Liver Fibrosis Assessment in Diabetic Patients

Non-alcoholic fatty liver disease (NAFLD) is the most common form of chronic liver disease in people with type 2 diabetes. Patients with prediabetes/type 2 diabetes or 2 or more metabolic risk factors are at higher risk for hepatic fibrosis. Type 2 diabetes increases the risk of cirrhosis, cirrhotic complications and liver-related mortality. According to the American Gastroenterology Association guideline, NAFLD screening should be considered for individuals older than 40 years with type 2 diabetes mellitus.

The American diabetes association now advises screening all adults with type 2 diabetes or prediabetes, particularly those with obesity or cardiometabolic risk factors or established cardiovascular disease for clinically significant liver fibrosis (defined as moderate fibrosis to cirrhosis) using a calculated fibrosis-4 index (FIB-4), even those with normal liver enzyme levels.4 People with type 1 diabetes who have obesity, hepatic steatosis, or elevated aminotransferases should also screen for NAFLD. The recommended screening tool is the fibrosis-4 index (FIB-4), a calculation that includes the patient's age, liver enzyme levels, and platelet counts. A score of 1.3 or higher is considered high risk for clinically significant fibrosis, and above 2.67 is very high-risk.

According to a recent study of 1918 patients who received screening Fibroscan, 72.8% had steatosis, and 17.1% had advanced fibrosis (Fibroscan >= 9.6kpa). In another study in Malaysia, among 557 type 2 DM patients who received Fibroscan, 72.4% had NAFLD, and 21% had advanced fibrosis(Fibroscan >= 9.6kpa). Another study screened 561 type 2 diabetes patients in the US, 70% had steatosis, and 9% had advanced fibrosis (Fibroscan >= 9.7kpa). Overall, the prevalence of steatotic liver disease is 70%, and the percentage of advanced fibrosis (>=F3) is 9-21%.

However, the screening of NAFLD in type 2 diabetes patients are underutilized. Because there is still a significant knowledge gap in the clinicians for the identification, diagnosis, and management of NAFLD. There is no country had a national or subnational strategy for NAFLD. Several clinical pathways to facilitate the evaluation of NAFLD in type 2 diabetes patients are developing now. Instead of relying on active assessment by clinicians, automated fibrosis score calculation using the FIB-4 index followed by reminder messages in the electronic clinical management system increased appropriate referral for hepatology assessment or further fibrosis tests in patients with increased fibrosis scores from 3.1% to 33.3%. However, there is still more than 2/3 of patients was not referred for further fibrosis evaluation.

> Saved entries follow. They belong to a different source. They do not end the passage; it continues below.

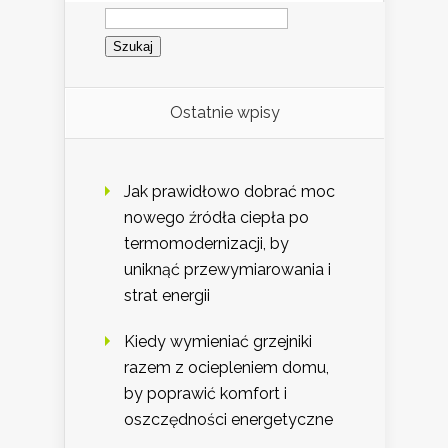
Szukaj:
Ostatnie wpisy
Jak prawidłowo dobrać moc
nowego źródła ciepła po
termomodernizacji, by
uniknąć przewymiarowania i
strat energii
Kiedy wymieniać grzejniki
razem z ociepleniem domu,
by poprawić komfort i
oszczędności energetyczne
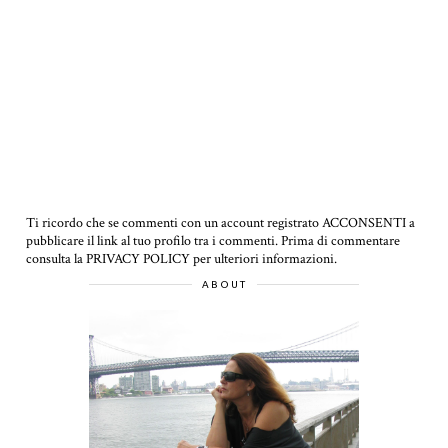
Ti ricordo che se commenti con un account registrato ACCONSENTI a
pubblicare il link al tuo profilo tra i commenti.
Prima di commentare
consulta la PRIVACY POLICY per ulteriori informazioni.
ABOUT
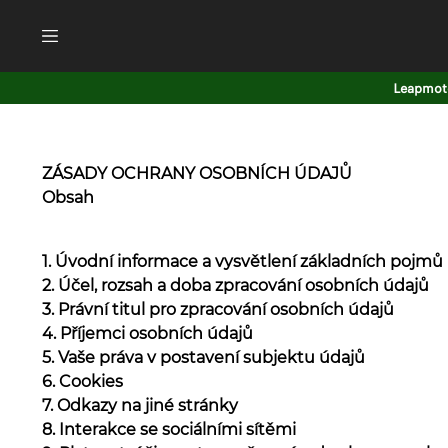
Leapmoto
ZÁSADY OCHRANY OSOBNÍCH ÚDAJŮ
Obsah
1. Úvodní informace a vysvětlení základních pojmů
2. Účel, rozsah a doba zpracování osobních údajů
3. Právní titul pro zpracování osobních údajů
4. Příjemci osobních údajů
5. Vaše práva v postavení subjektu údajů
6. Cookies
7. Odkazy na jiné stránky
8. Interakce se sociálními sítěmi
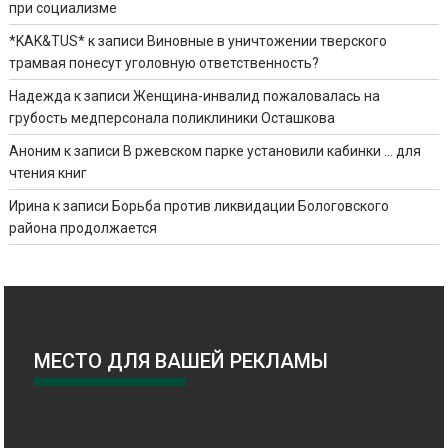
при социализме
*KAK&TUS*
к записи
Виновные в уничтожении тверского
трамвая понесут уголовную ответственность?
Надежда
к записи
Женщина-инвалид пожаловалась на
грубость медперсонала поликлиники Осташкова
Аноним
к записи
В ржевском парке установили кабинки … для
чтения книг
Ирина
к записи
Борьба против ликвидации Бологовского
района продолжается
МЕСТО ДЛЯ ВАШЕЙ РЕКЛАМЫ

The electronic notification system is not widely available for all clinics, while nearly every patient has the mobile phone. Applying the notification system through the smartphone APP is beneficial for the patients to participate actively for their personal health management and improving disease awareness.

The investigators plan to use the smartphone App for FIB-4 calculation and increase the awareness of liver fibrosis. These patients might notify and discuss with the physician of their liver fibrosis severity to improve the identification, and management of liver fibrosis. This is to establish a patient-centered clinical pathway to identify patients with advanced fibrosis in type 2 diabetes patients. The investigators plan to conduct this randomized controlled trial of two groups: FIB-4 APP group and the standard care group. The primary end point is the referral rate of patients with advanced fibrosis (FIB-4 ≥ 2.67).